Fermi LAT detection of a GeV flare from High-redshift Blazar PKS 0537-286
ATel #10356; C. C. Cheung (Naval Research Laboratory), on behalf of the Fermi Large Area Telescope Collaboration
on 8 May 2017; 13:20 UT
Credential Certification: Teddy Cheung (ccheung@milkyway.gsfc.nasa.gov)
Subjects: Gamma Ray, >GeV, AGN, Blazar, Transient
The Large Area Telescope (LAT), on board the Fermi Gamma-ray Space Telescope, has observed a gamma-ray flare from a source positionally consistent with the flat spectrum radio quasar PKS 0537-286 (RA = 84.9761725 deg, Decl.= -28.6655406 deg, J2000; Johnston et al. 1995 AJ 110, 880), at high-redshift, z=3.104 (Osmer et al. 1994 ApJ 436, 678).
Preliminary analysis indicates that the source on May 5 and 6, 2017 showed a bright gamma-ray outburst with respective daily fluxes (E>100MeV) of (1.4 +/- 0.2) x10^-6 ph cm^-2 s^-1 and (1.1 +/- 0.2) x10^-6 ph cm^-2 s^-1 (errors are statistical only), a factor of about 30x greater than reported in the 3FGL catalog (3FGL J0540.0-2837; Acero et al. 2015 ApJS 218, 23). The single power-law photon indices were 2.4 +/- 0.2 (May 5) and 2.5 +/- 0.2 (May 6), and comparable to the 3FGL average value of 2.78 +/- 0.06.

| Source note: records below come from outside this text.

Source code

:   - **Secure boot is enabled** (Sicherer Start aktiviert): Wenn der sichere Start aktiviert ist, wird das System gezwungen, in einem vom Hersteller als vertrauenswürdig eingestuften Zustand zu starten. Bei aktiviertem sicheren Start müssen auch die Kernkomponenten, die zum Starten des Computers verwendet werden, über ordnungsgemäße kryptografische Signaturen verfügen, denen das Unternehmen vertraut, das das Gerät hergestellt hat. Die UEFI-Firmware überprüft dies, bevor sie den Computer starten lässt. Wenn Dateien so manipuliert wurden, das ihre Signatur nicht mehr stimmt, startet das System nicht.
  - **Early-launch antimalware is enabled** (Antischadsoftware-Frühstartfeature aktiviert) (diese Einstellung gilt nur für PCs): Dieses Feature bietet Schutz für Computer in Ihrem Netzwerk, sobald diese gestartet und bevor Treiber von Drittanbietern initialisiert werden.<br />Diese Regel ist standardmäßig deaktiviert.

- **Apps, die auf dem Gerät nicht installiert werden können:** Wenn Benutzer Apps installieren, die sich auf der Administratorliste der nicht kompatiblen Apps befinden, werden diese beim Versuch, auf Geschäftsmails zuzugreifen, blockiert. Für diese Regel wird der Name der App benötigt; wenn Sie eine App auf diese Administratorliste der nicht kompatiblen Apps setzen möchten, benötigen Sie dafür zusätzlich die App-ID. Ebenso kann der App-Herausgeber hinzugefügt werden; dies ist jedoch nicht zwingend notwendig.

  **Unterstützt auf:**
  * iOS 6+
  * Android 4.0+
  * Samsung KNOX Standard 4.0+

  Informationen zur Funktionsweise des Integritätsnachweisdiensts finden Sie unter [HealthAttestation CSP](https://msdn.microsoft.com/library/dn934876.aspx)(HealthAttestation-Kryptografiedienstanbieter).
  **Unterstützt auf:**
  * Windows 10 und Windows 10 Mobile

Because Fermi operates in an all-sky scanning mode, regular gamma-ray monitoring of this source will continue and its light curve will be available at the Fermi Science Support Center page (see http://fermi.gsfc.nasa.gov/ssc/data/access/lat/msl_lc/ ). In consideration of the activity of this source we encourage multiwavelength observations. The Fermi LAT contact person for this source is C. C. Cheung (Teddy.Cheung at nrl.navy.mil).
The Fermi LAT is a pair conversion telescope designed to cover the energy band from 20 MeV to greater than 300 GeV. It is the product of an international collaboration between NASA and DOE in the U.S. and many scientific institutions across France, Italy, Japan and Sweden.